Posted November. 18, 2006 04:17,   

한국어

Today in Korea, culture is a product of politics and ideology. The Roh administration even passed a cultural restructuring project early in its tenure, reminding us of the Chinese Cultural Revolution.

As a result, left-prone figures prevailed in many sub-organizations under the wing of the Ministry of Culture and Tourism. As they grasped power in Korea’s culture industry, government budgets were allocated disproportionately and according to ideological bias. Against this background, many artists these days reflect a particular ideology in their creative works.
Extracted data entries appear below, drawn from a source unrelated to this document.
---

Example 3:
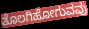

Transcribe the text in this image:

ತೊಲಗಿಹೋಗುವವು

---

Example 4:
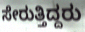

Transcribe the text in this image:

ಸೇರುತ್ತಿದ್ದರು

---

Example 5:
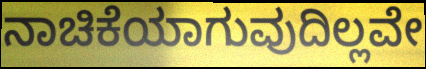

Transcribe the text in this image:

ನಾಚಿಕೆಯಾಗುವುದಿಲ್ಲವೇ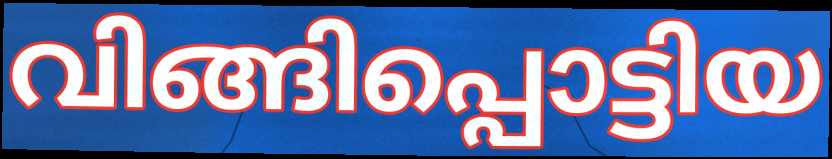
വിങ്ങിപ്പൊട്ടിയ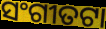
ସଂଗୀତଟା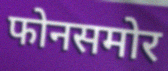
फोनसमोर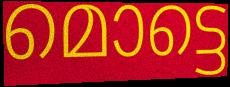
മൊട്ടെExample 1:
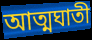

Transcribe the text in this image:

আত্মঘাতী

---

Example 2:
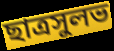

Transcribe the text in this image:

ছাত্রসুলভ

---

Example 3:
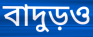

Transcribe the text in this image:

বাদুড়ও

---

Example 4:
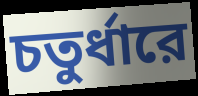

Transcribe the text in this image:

চতুর্ধারে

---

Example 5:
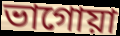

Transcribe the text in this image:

ভাগোয়া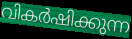
വികർഷിക്കുന്ന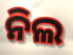
ନିଲ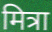
मित्रा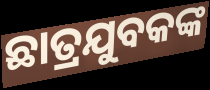
ଛାତ୍ରଯୁବକଙ୍କ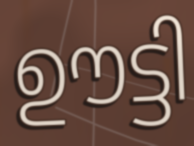
ഊട്ടിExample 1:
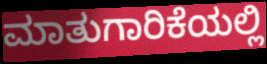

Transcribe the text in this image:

ಮಾತುಗಾರಿಕೆಯಲ್ಲಿ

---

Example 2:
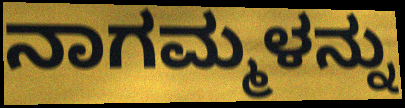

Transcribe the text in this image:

ನಾಗಮ್ಮಳನ್ನು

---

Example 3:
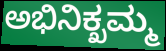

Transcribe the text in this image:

ಅಭಿನಿಕ್ಖಮ್ಮ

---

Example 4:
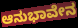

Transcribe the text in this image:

ಆನುಭಾವೇನ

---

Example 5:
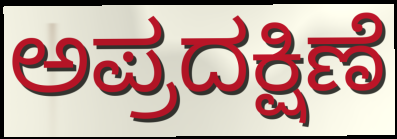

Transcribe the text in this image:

ಅಪ್ರದಕ್ಷಿಣೆ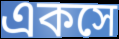
একসে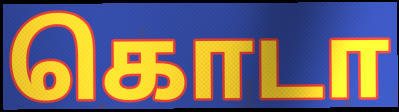
கொடா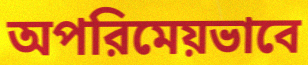
অপরিমেয়ভাবে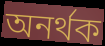
অনর্থক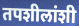
तपशीलांशी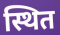
स्थित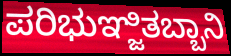
ಪರಿಭುಞ್ಜಿತಬ್ಬಾನಿ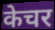
केचरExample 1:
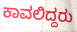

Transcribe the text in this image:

ಕಾವಲಿದ್ದರು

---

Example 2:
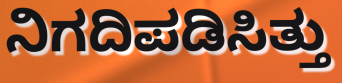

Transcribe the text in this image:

ನಿಗದಿಪಡಿಸಿತ್ತು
Proclaiming that they are defending the pureness and diversity of culture from political influences on culture and art, the Future Culture Forum, to be launched on November 21, has come into the limelight. This civil organization, comprised of 70 artists, has disclosed an appalling reality: Bok Geo-il (writer) said, “Given that right-of-centre cultural groups lay dormant, leftist organizations focusing only on the nation or people, including the Korean People Artist Federation (KPAF) and the Association of Writers for National Literature (AWNL) are abnormally prevalent, and one may say that free democracy has vanished.”

The KPAF is a leftist organization which has rallied against the Korea-U.S. FTA and the expansion plan of the U.S. military base in Pyeongtaek. Meanwhile, the AWNL, which has been a longtime advocate for the repeal of the National Security Law, even issued a statement to rally support behind Kang Jeong-gu, the former professor at Dongguk University, whose remarks had been accused of violating the National Security Law.
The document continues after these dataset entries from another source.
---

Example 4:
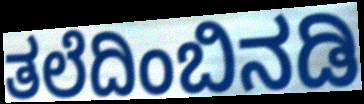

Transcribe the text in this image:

ತಲೆದಿಂಬಿನಡಿ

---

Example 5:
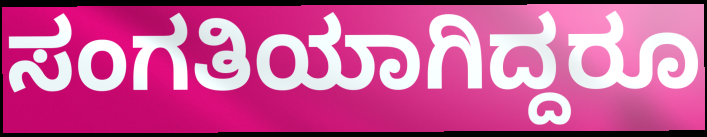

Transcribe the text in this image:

ಸಂಗತಿಯಾಗಿದ್ದರೂ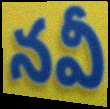
నవీ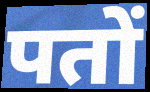
पतोंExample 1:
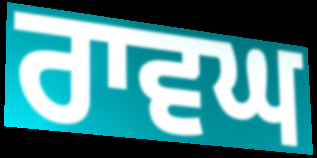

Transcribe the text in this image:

ਰਾਵਘ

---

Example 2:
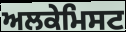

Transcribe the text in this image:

ਅਲਕੇਮਿਸਟ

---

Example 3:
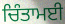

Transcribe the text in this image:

ਚਿੰਤਾਮਈ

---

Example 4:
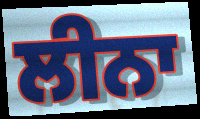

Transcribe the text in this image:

ਲੀਨਾ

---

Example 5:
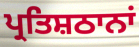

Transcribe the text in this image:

ਪ੍ਰਤਿਸ਼ਠਾਨਾਂ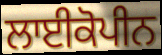
ਲਾਈਕੋਪੀਨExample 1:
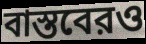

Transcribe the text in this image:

বাস্তবেরও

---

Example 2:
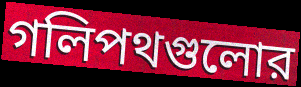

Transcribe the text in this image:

গলিপথগুলোর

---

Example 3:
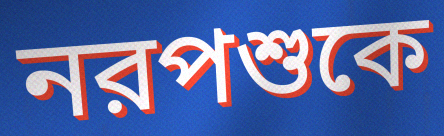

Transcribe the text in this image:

নরপশুকে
The Art Council Korea (ARKO) and the Korean Film Council, affiliated organizations of the Ministry of Culture and Tourism, are packed with members of the two organizations. They have stirred harsh criticism, prompting accusations that the government favored them in allocating budget money. A recent inspection of the administration affairs found that some ARKO staff members unduly distributed the subsidies to their sub-organizations or themselves.

There are fears that the art will degrade itself into an instrument which conveys a leftist ideology. For instance, anti-American sentiments reign in Korean movies, and left-wingers’ books are must-reads in many schools. The emergence of the Future Culture Forum that is proclaiming to ‘protect culture based on the liberal democracy’ may be too little, too late. Yet, as Mr. Bok said, “As we lit the candle, even amid the darkness, people will come around the light,” some artists may stand up against political provocation.